The paper says it has been told that temporary exclusion orders have been used on only one occasion despite the return to the UK of around 350 fighters from the so-called Islamic State group.
The lead story in the Guardian says MI5 has launched two separate inquiries into how it missed the danger posed by the bomber Salman Abedi.
The Sun calls on social media giants to play their part in the war against terror, saying it cannot be acceptable to hide behind privacy issues as an excuse for holding back information.
"We are not afraid" is the main headline in the Daily Mirror, reporting Sunday's Great Manchester Run.
The paper says tens of thousands took part - putting on a defiant show of solidarity, six days after the bombing.
The Guardian reports from what it calls the world's most toxic town, Kabwe in Zambia, where lead poisoning is said to have affected thousands of people and damaged generations of children.
The paper says a giant, state-owned smelter closed in 1994 but desperately poor people are still scavenging on a vast slag heap, and youngsters ingest the poisonous metal when they play outside.

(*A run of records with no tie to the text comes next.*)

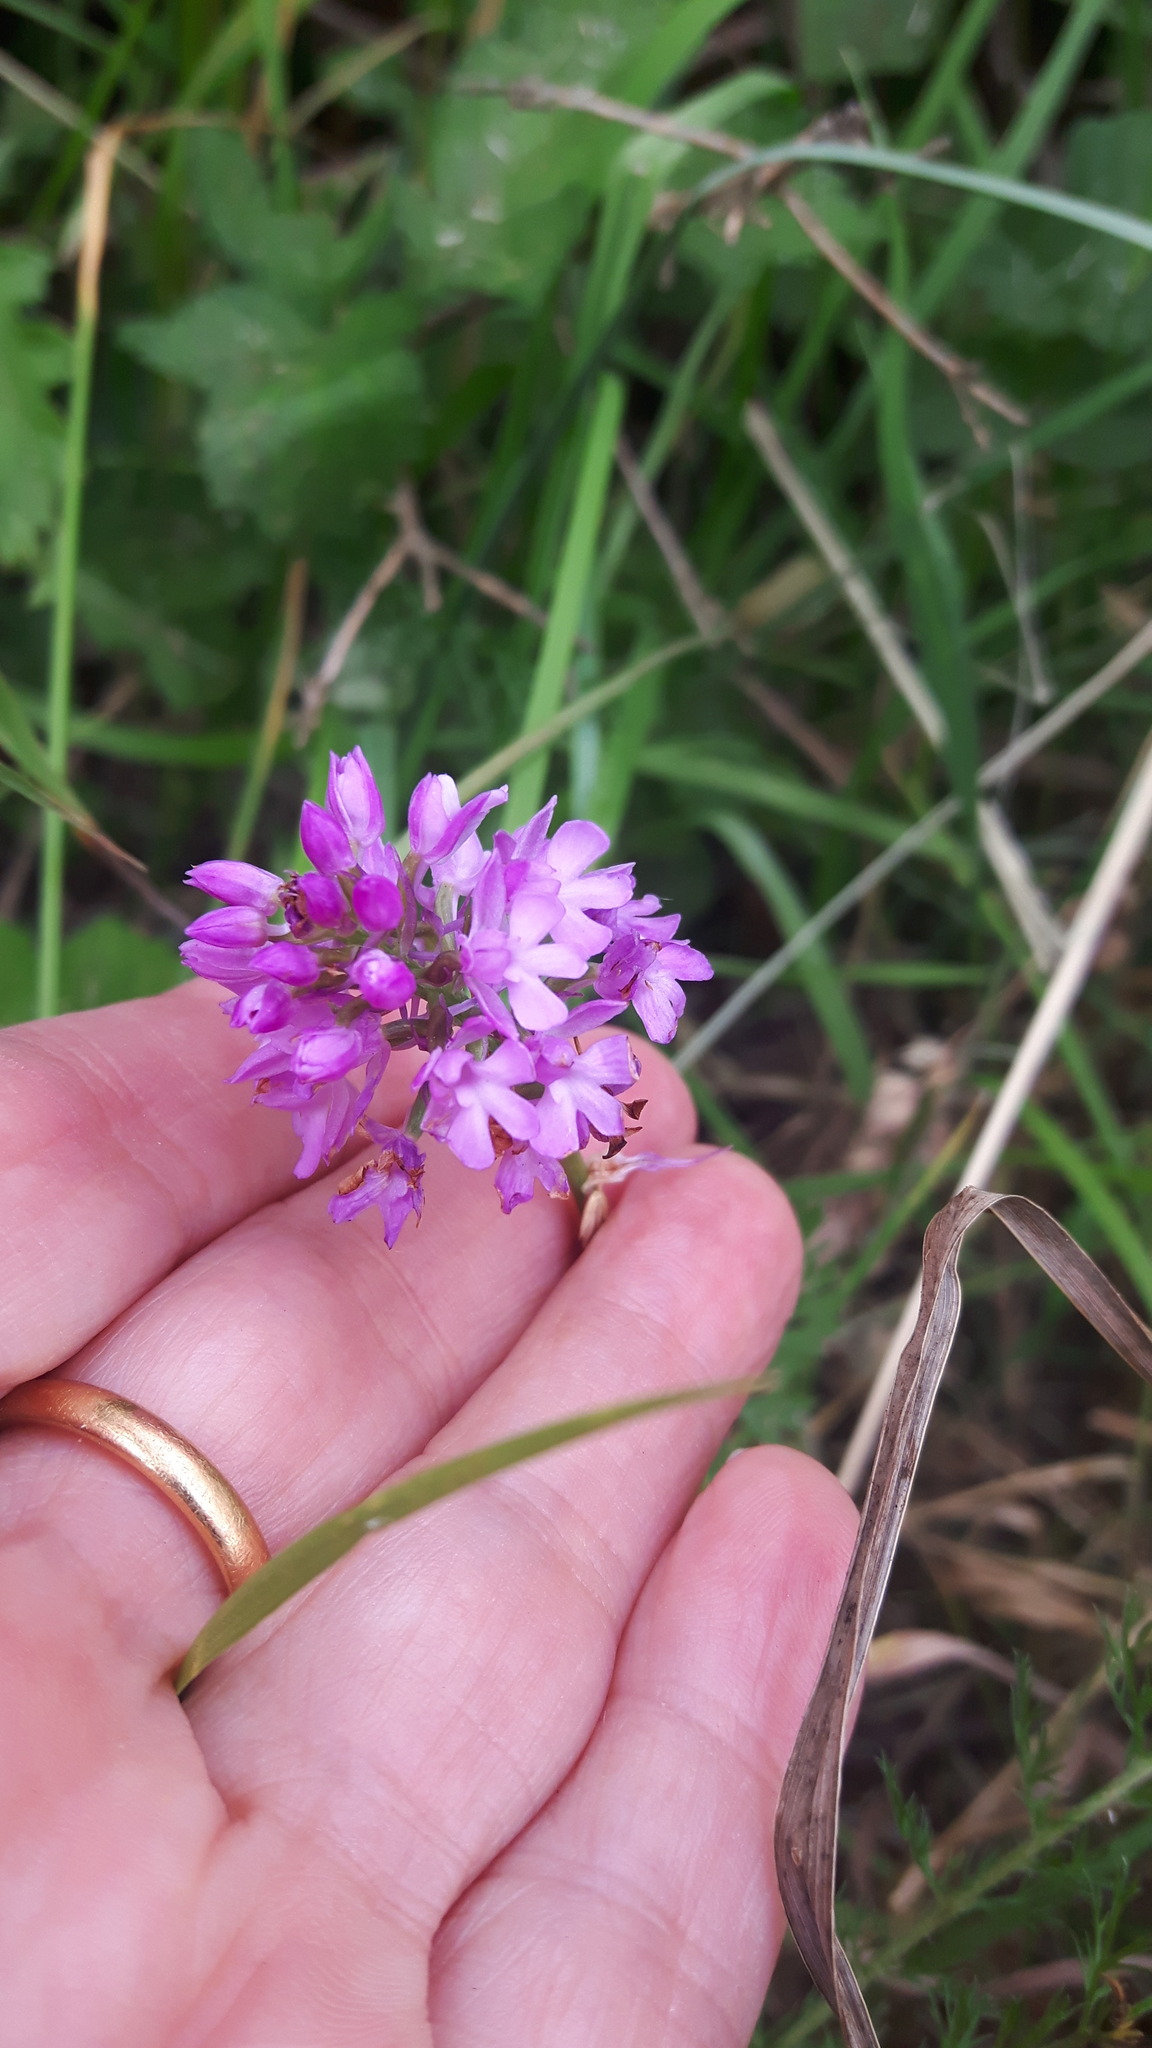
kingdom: Plantae
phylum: Tracheophyta
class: Liliopsida
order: Asparagales
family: Orchidaceae
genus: Anacamptis
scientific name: Anacamptis pyramidalis
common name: Pyramidal orchid
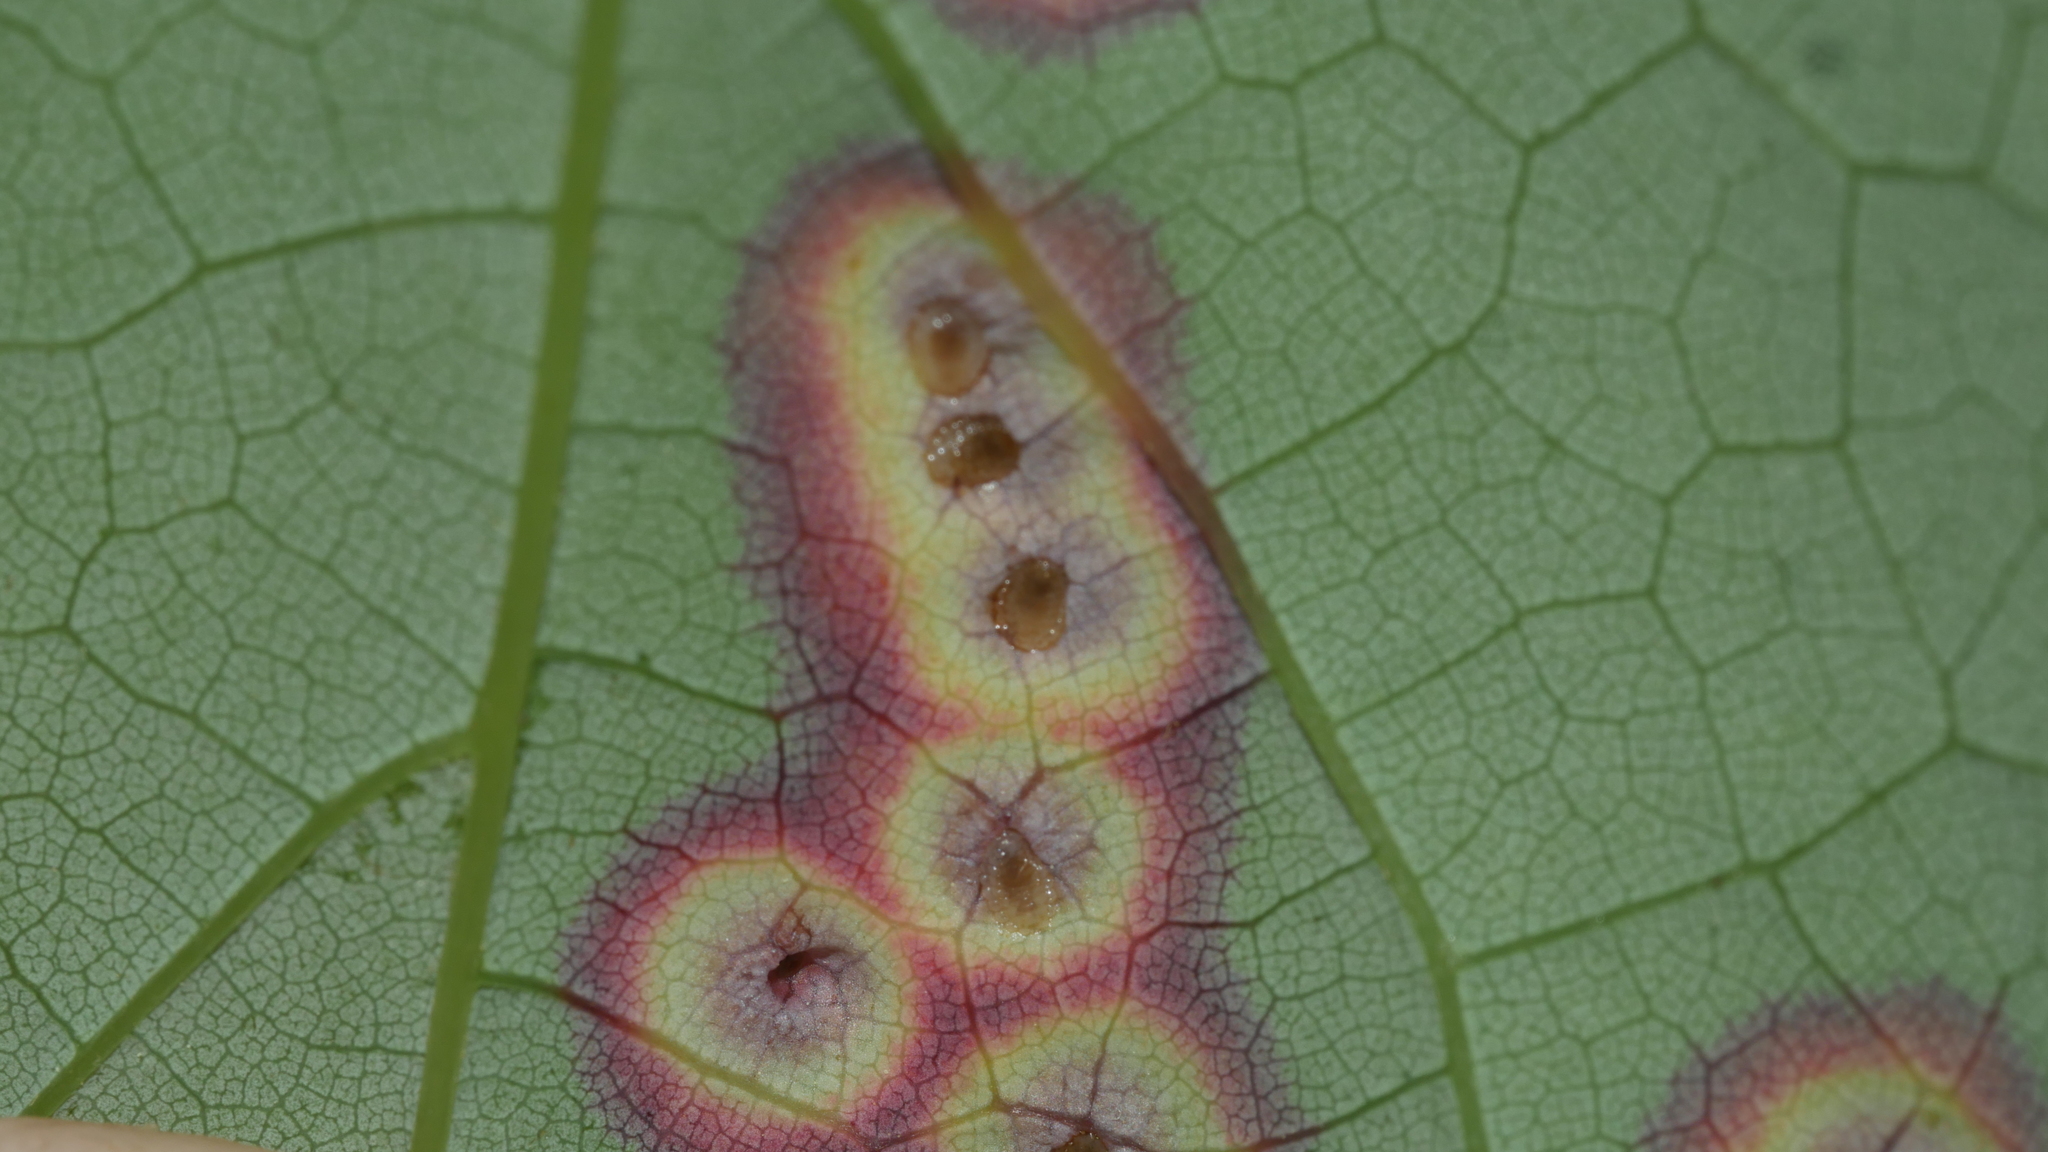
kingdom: Animalia
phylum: Arthropoda
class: Insecta
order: Diptera
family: Cecidomyiidae
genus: Acericecis
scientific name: Acericecis ocellaris
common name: Ocellate gall midge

The Daily Telegraph highlights a suggestion by German Chancellor Angela Merkel that her country can no longer completely rely on its American and British allies, after the election of President Trump and the vote for Brexit.
The paper describes the comments at an election campaign event as "extraordinary".
The Financial Times says Mrs Merkel has signalled that Europe can no longer count on the US as a reliable partner, reflecting a new Transatlantic rift that has emerged after two days of international summits with Mr Trump.
English wine boom
The Times reports that paintings by Vermeer, Rembrandt and other old masters are disintegrating before our eyes because of a chemical process no-one had anticipated.
Fatty acids in oil paint react with some pigments to form soap molecules forming raised dots which look like tiny popcorns on the pictures, it reports.
The Times says the soap film is being analysed by scientists after it turned up on paintings from the National Gallery in London to the Museum of Modern Art in New York.
The paper says 64 businesses put down roots in England and Wales.
Experts pointed to increased demand from abroad because of the weak pound and a growing recognition that English wine is not to be scoffed at.